Noting that Chamberlain had made 21-of-22 free-throws through the first three quarters of play, Pomerantz asks in his book, "How does a sixty percent free-throw shooter throughout the season convert ninety-five percent on a night in Hershey?" (p. 116). Updating the percentages to reflect the full game and rephrasing the question a bit, we can ask how likely it is that a .613 shooter would hit 28 (or more) free throws out of 32, assuming independence of outcomes (i.e., what happens on one shot having no impact on the next shot, like coin tossing).

This binomial-probability calculator allows one to type in the underlying probability of an outcome (p = .613), the number of opportunities (n = 32), and what the website calls the number of "stipulated" successes (k, in this case 28 made free-throws). Because the probability of exactly 28 (or any other specific number) made free-throws would tend to be very small, statisticians typically inquire into the probability of a particular result or one more extreme. Hence, we have the reference above to "28 (or more)" successful free-throws out of 32.

In the following chart, I've graphed the probability of Chamberlain making anywhere from 9 to 32 free-throws out of 32, given his season-long percentage of .613 (below 9, the likelihood is extremely low). You may click on the graphic to enlarge it.

As can be seen, the probabilities of Chamberlain making 28, 29, 30, 31, or 32 free-throws were all tiny, so that the probability of 28 or more made shots was around 1 or 2 in 1,000, according to this annotated screen caputre from the statistical calculator website:

With a roughly 61% free-throw percentage, Chamberlain would have been most likely to make, you guessed it, 61% of his attempts, which translates into 19.5 out of 32 (note how the bars for 19 and 20 are the highest in the graph above). Thus, he greatly exceeded statistical expectations.

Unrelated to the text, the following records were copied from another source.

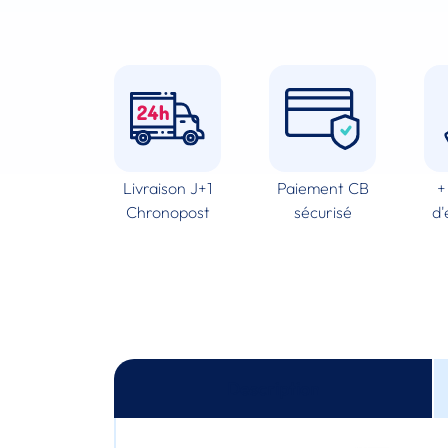
Livraison J+1
Paiement CB
+
Chronopost
sécurisé
d'
Description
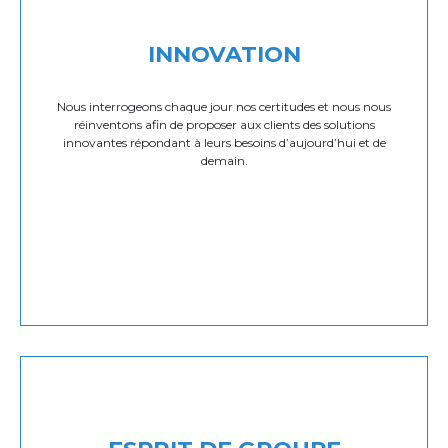
INNOVATION
Nous interrogeons chaque jour nos certitudes et nous nous
réinventons afin de proposer aux clients des solutions
innovantes répondant à leurs besoins d’aujourd’hui et de
demain.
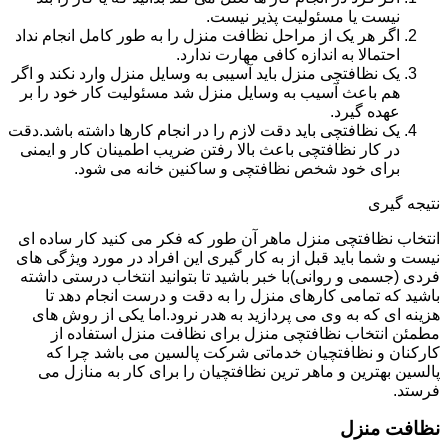
نیست یا مسئولیت پذیر نیست.
اگر هر یک از مراحل نظافت منزل را به طور کامل انجام نداد
احتمالا به اندازه کافی مهارت ندارد.
یک نظافتچی منزل باید آسیبی به وسایل منزل وارد نکند و اگر
هم باعث آسیب به وسایل منزل شد مسئولیت کار خود را بر
عهده گیرد.
یک نظافتچی باید دقت لازم را در انجام کارها داشته باشد.دقت
در کار نظافتچی باعث بالا رفتن ضریب اطمینان کار و ایمنی
برای خود شخص نظافتچی و ساکنین خانه می شود.
نتیجه گیری
انتخاب نظافتچی منزل ماهر آن طور که فکر می کنید کار ساده ای
نیست و شما باید قبل از به کار گیری این افراد در مورد ویژگی های
فردی (جسمی و روانی)با خبر باشید تا بتوانید انتخاب درستی داشته
باشید که تمامی کارهای منزل را به دقت و درست انجام دهد تا
هزینه ای که به وی می پردازید به هدر نرود.اما یکی از روش های
مطمئن انتخاب نظافتچی منزل برای نظافت منزل استفاده از
کارکنان و نظافتچیان خدماتی شرکت پالسین می باشد چرا که
پالسین بهترین و ماهر ترین نظافتچیان را برای کار به منازل می
فرستد.
نظافت منزل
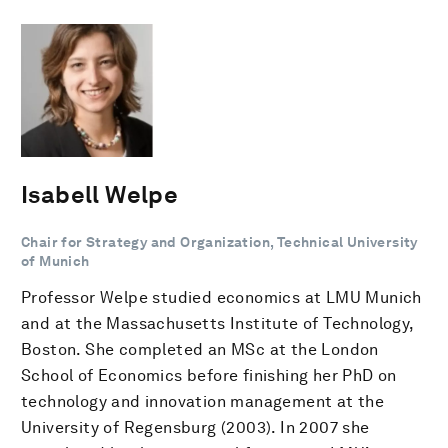
Isabell Welpe
Chair for Strategy and Organization, Technical University
of Munich
Professor Welpe studied economics at LMU Munich
and at the Massachusetts Institute of Technology,
Boston. She completed an MSc at the London
School of Economics before finishing her PhD on
technology and innovation management at the
University of Regensburg (2003). In 2007 she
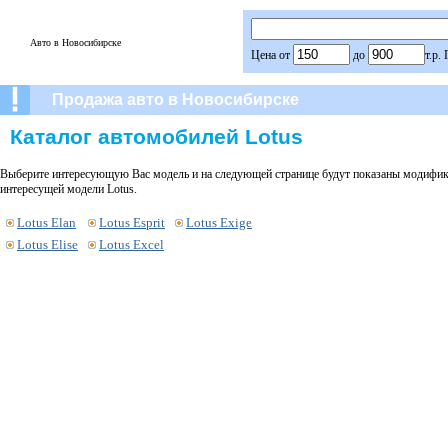
Авто в Новосибирске
Цена от
до
т.р.
Продажа авто в Новосибирске
Каталог автомобилей Lotus
Выберите интересующую Вас модель и на следующей странице будут показаны модифика
интересущей модели Lotus.
Lotus Elan
Lotus Esprit
Lotus Exige
Lotus Elise
Lotus Excel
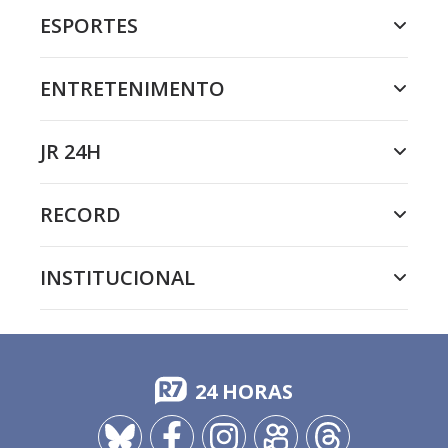
ESPORTES
ENTRETENIMENTO
JR 24H
RECORD
INSTITUCIONAL
24 HORAS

Pomerantz tried to answer his original question about how Chamberlain could have been so successful on free-throws (which we now know to be a roughly 1-in-1,000 phenomenon) by claiming that the baskets in Hershey featured "soft," rickety rims. When a ball hits a soft rim, the reasoning goes, it will bounce gently around and possibly fall through the hoop, rather than banging hard against it and flying off. Whether that's a valid explanation or not, I can't say. Still, Wilt must have been shooting the ball close enough to the basket on his free-throw attempts to (allegedly) benefit from the soft rims.

A famous quote from the writings of the late Harvard paleontologist Stephen Jay Gould is that, "Long streaks always are, and must be, a matter of extraordinary luck imposed upon great skill." Indeed.

1 comment:

Gur Yaari said...

Very interesting!

Although a p value of 0.001-2 sounds small, one has to correct for multiple testing ( This means that if one has 100 games for example, then the probability of having a p value of 0.001 in one of the games is not so small (could be approximated by p*100 = 0.1-0.2 in this case).

However, the other fact mentioned in this post is way more unlikely to occur by chance - namely, the free throws percentage Wilt Chamberlain had in the entire 1961-62 season: 0.613.

To calculate how unlikely this is to occur by chance, one can use the same binomial distribution, assuming the probability of success is 0.511 (his career free throws percentage) and ask what is the p value to obtain 835 successes out of 1363 attempts. The answer is 10^-14 (0.00000000000001) which stays extremely low even after correcting for multiple testing ... 1961-62 was indeed an incredible season for Wilt Chamberlain's free throws performance.